**EXERCISE PROMPT**
Print the data below word for word, but leave out the pictures.

**GIVEN INFORMATION**

■ ■ ■ ■ ■ ■ ■

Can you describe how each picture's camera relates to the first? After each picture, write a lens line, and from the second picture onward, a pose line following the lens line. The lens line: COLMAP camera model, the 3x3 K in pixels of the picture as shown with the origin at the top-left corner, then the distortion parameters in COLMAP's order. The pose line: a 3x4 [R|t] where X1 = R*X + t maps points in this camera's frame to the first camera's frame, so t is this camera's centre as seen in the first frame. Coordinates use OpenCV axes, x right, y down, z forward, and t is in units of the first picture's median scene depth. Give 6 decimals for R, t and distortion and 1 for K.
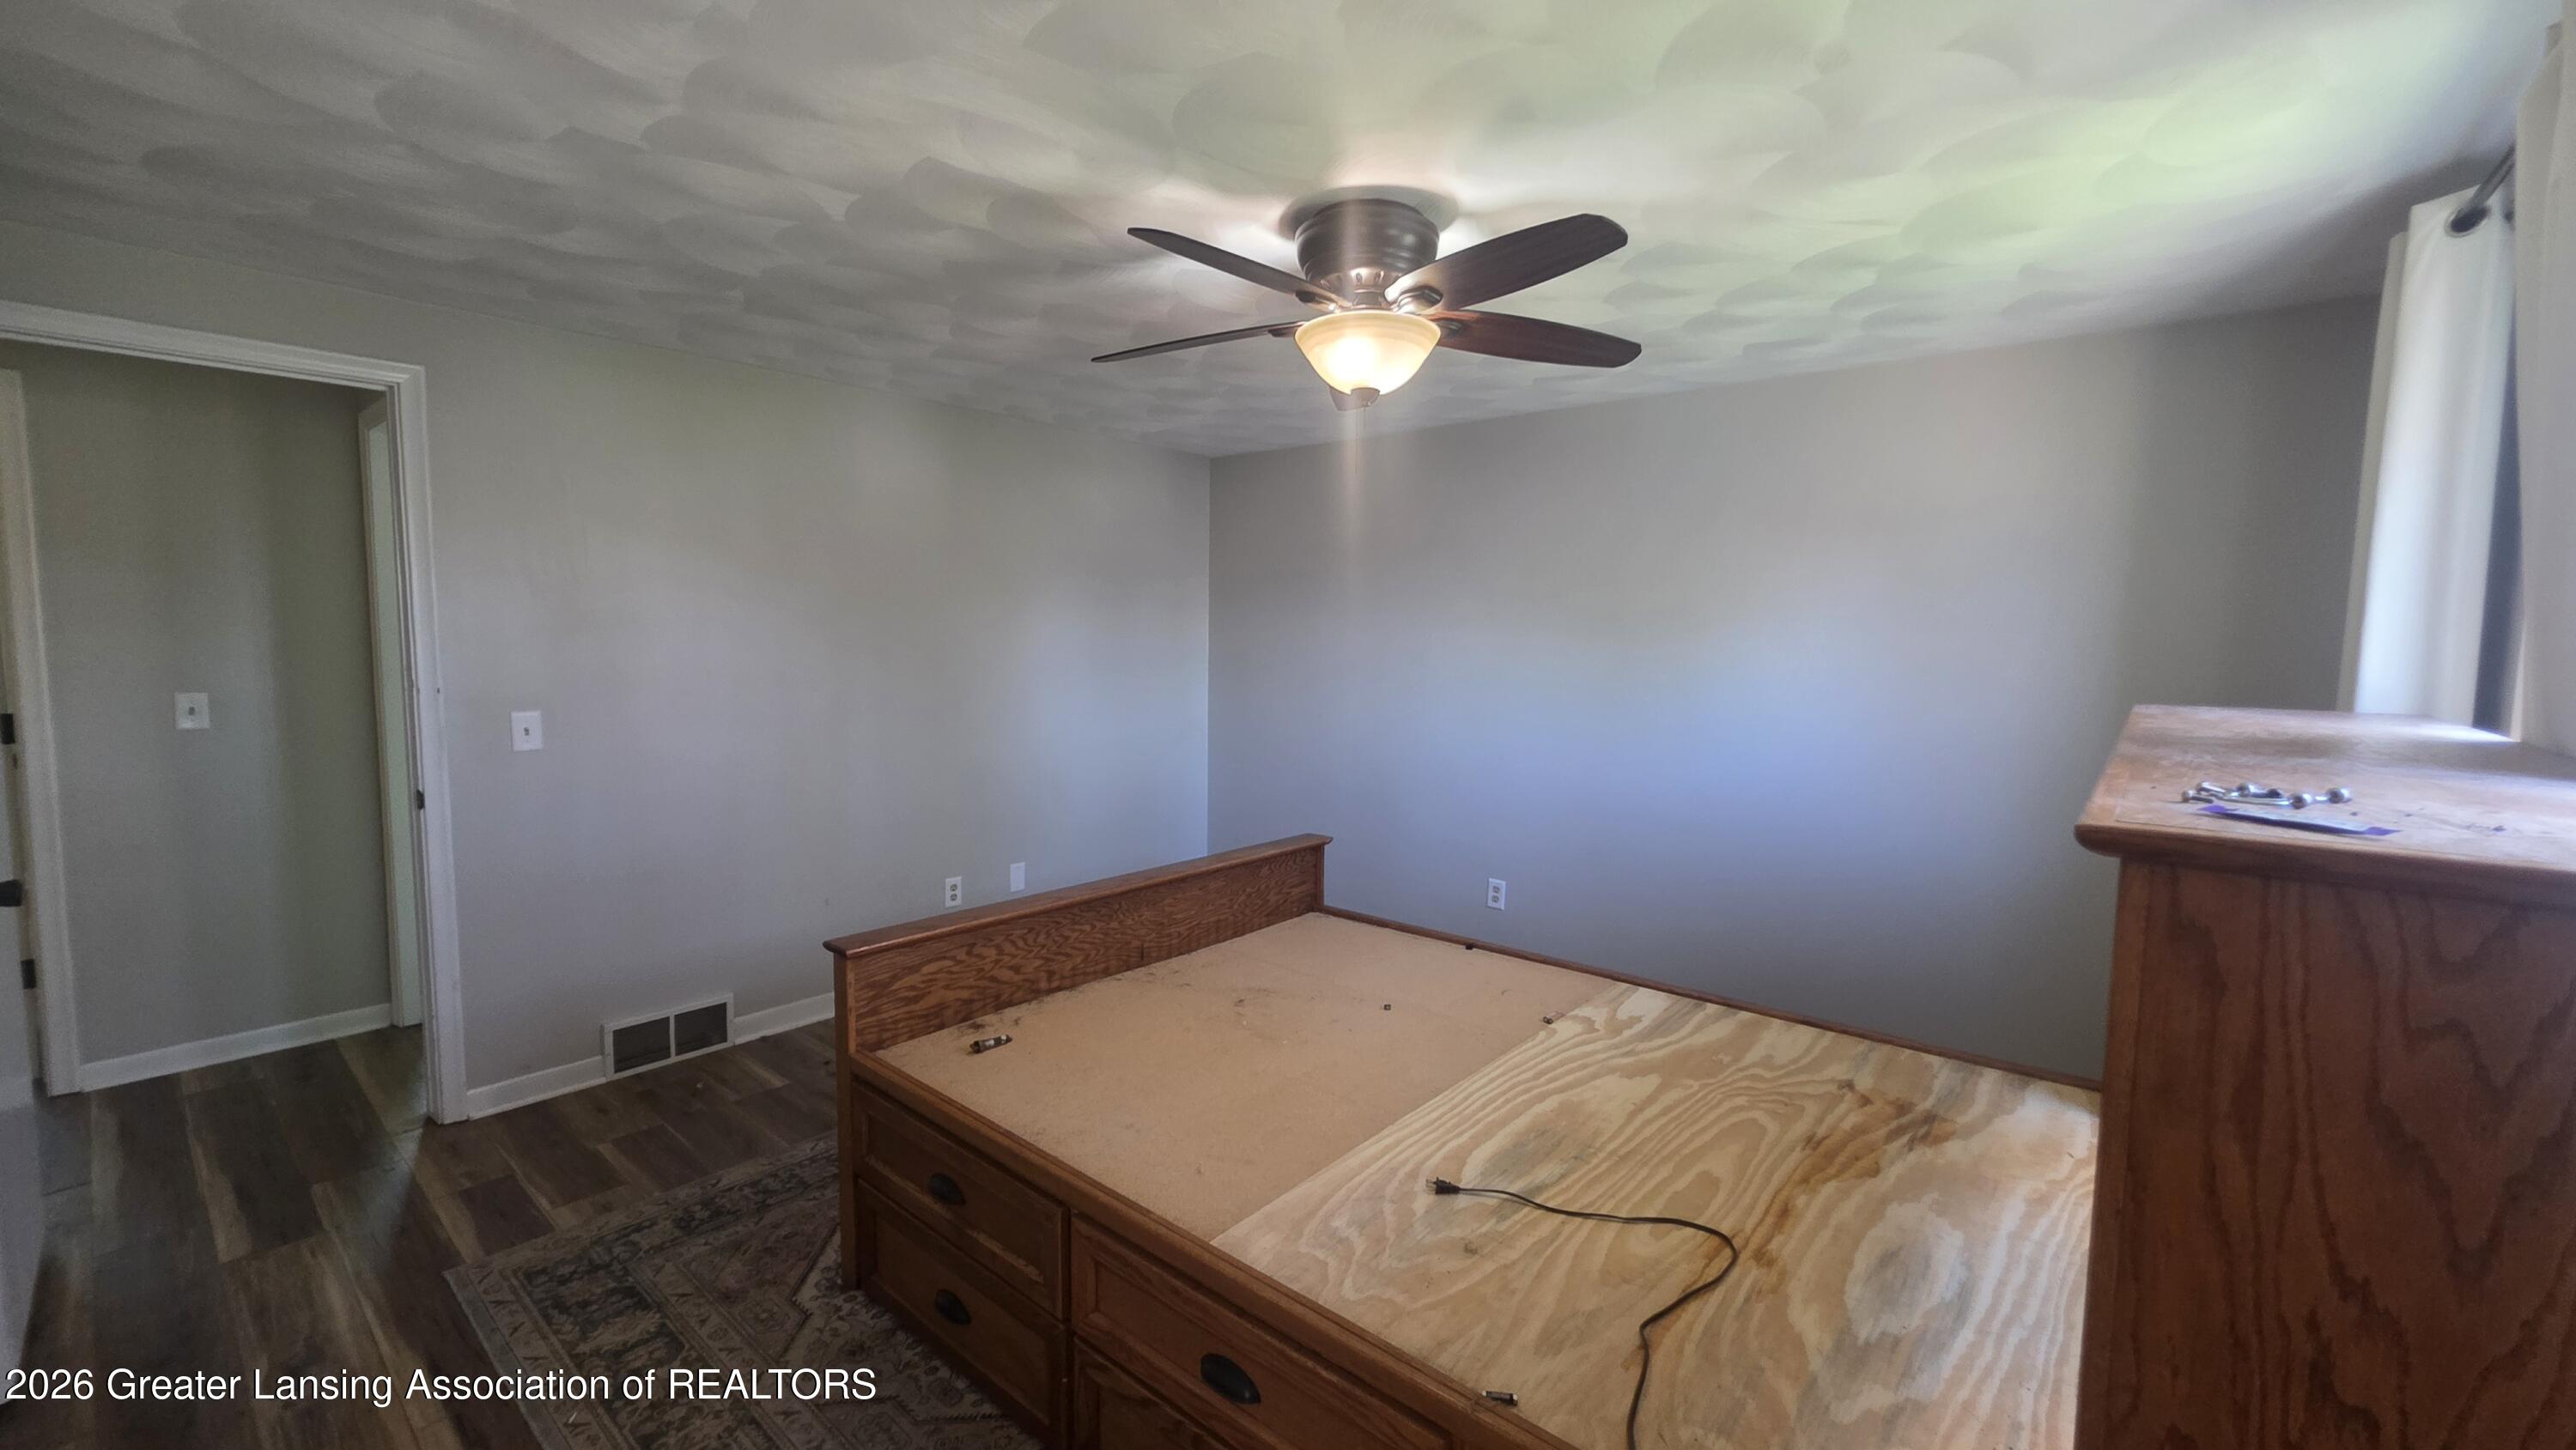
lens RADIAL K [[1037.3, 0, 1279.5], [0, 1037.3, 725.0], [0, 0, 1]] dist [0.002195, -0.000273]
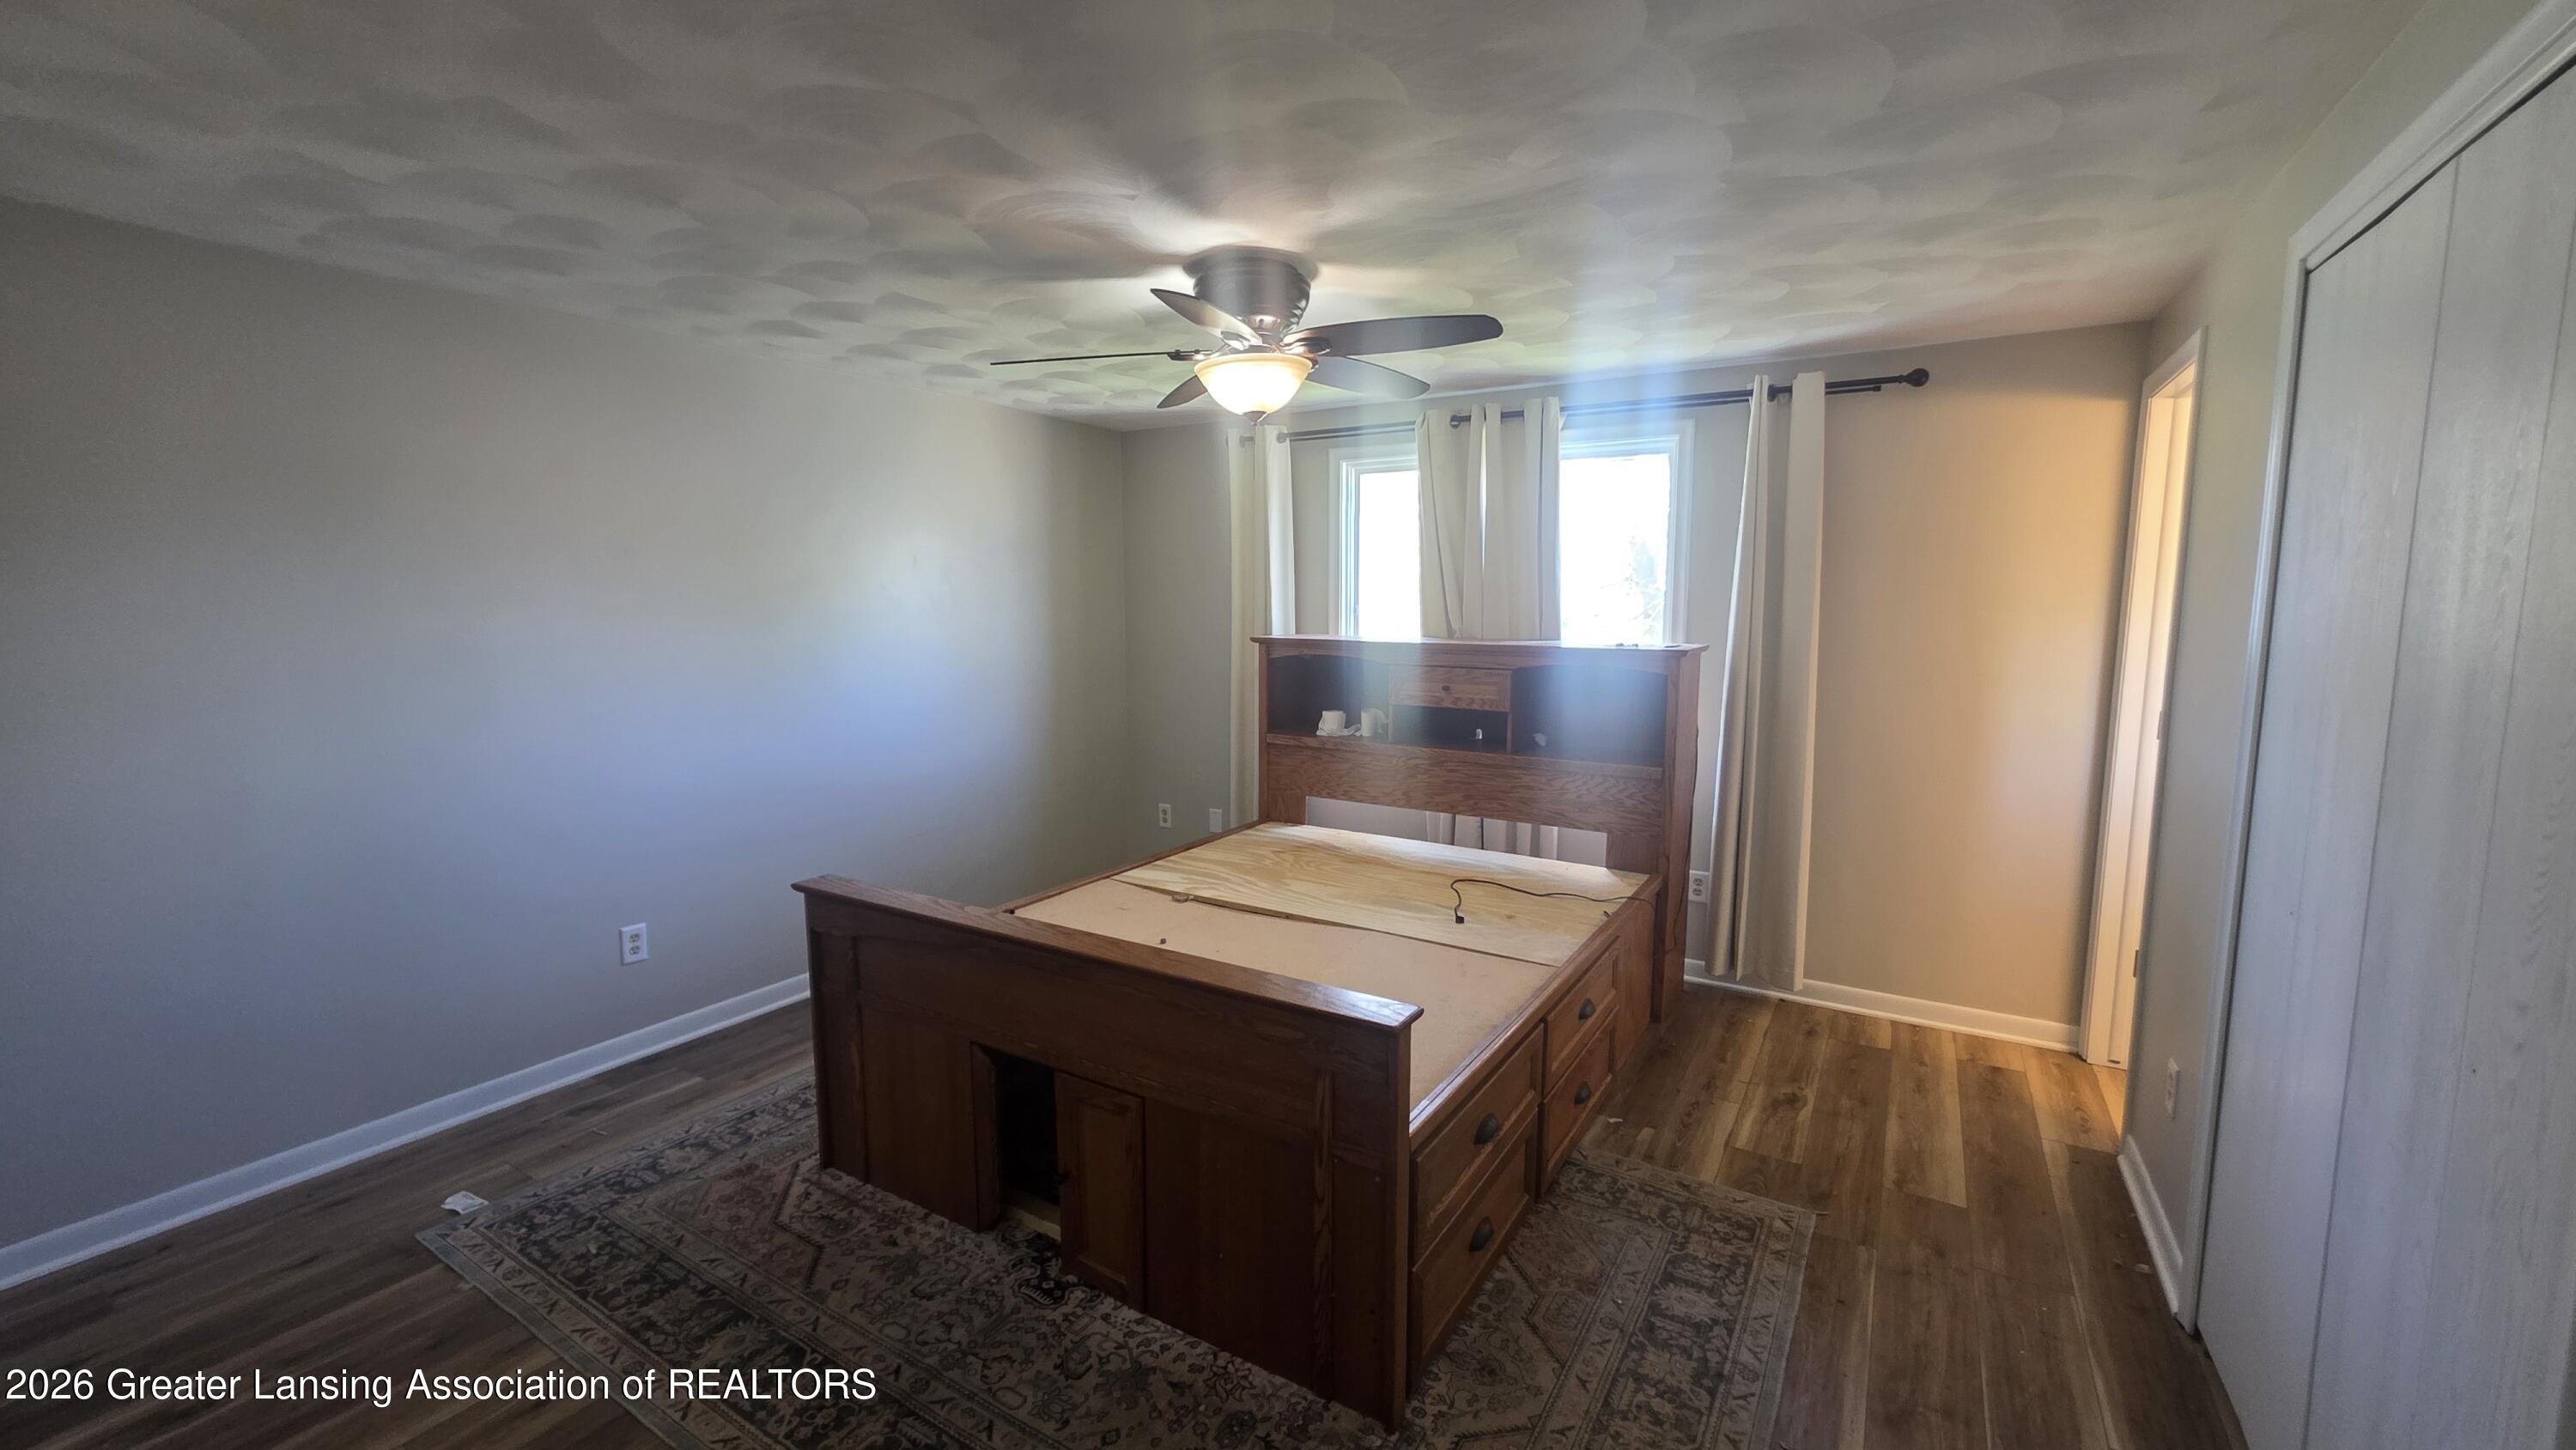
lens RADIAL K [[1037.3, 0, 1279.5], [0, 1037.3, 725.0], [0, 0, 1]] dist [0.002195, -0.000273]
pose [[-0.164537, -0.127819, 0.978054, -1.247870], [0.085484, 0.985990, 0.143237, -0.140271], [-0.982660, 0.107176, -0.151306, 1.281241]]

■ ■ ■ ■ ■ ■ ■

**RESULT OF THIS TASK**
Can you describe how each picture's camera relates to the first? After each picture, write a lens line, and from the second picture onward, a pose line following the lens line. The lens line: COLMAP camera model, the 3x3 K in pixels of the picture as shown with the origin at the top-left corner, then the distortion parameters in COLMAP's order. The pose line: a 3x4 [R|t] where X1 = R*X + t maps points in this camera's frame to the first camera's frame, so t is this camera's centre as seen in the first frame. Coordinates use OpenCV axes, x right, y down, z forward, and t is in units of the first picture's median scene depth. Give 6 decimals for R, t and distortion and 1 for K.
lens RADIAL K [[1037.3, 0, 1279.5], [0, 1037.3, 725.0], [0, 0, 1]] dist [0.002195, -0.000273]
lens RADIAL K [[1037.3, 0, 1279.5], [0, 1037.3, 725.0], [0, 0, 1]] dist [0.002195, -0.000273]
pose [[-0.164537, -0.127819, 0.978054, -1.247870], [0.085484, 0.985990, 0.143237, -0.140271], [-0.982660, 0.107176, -0.151306, 1.281241]]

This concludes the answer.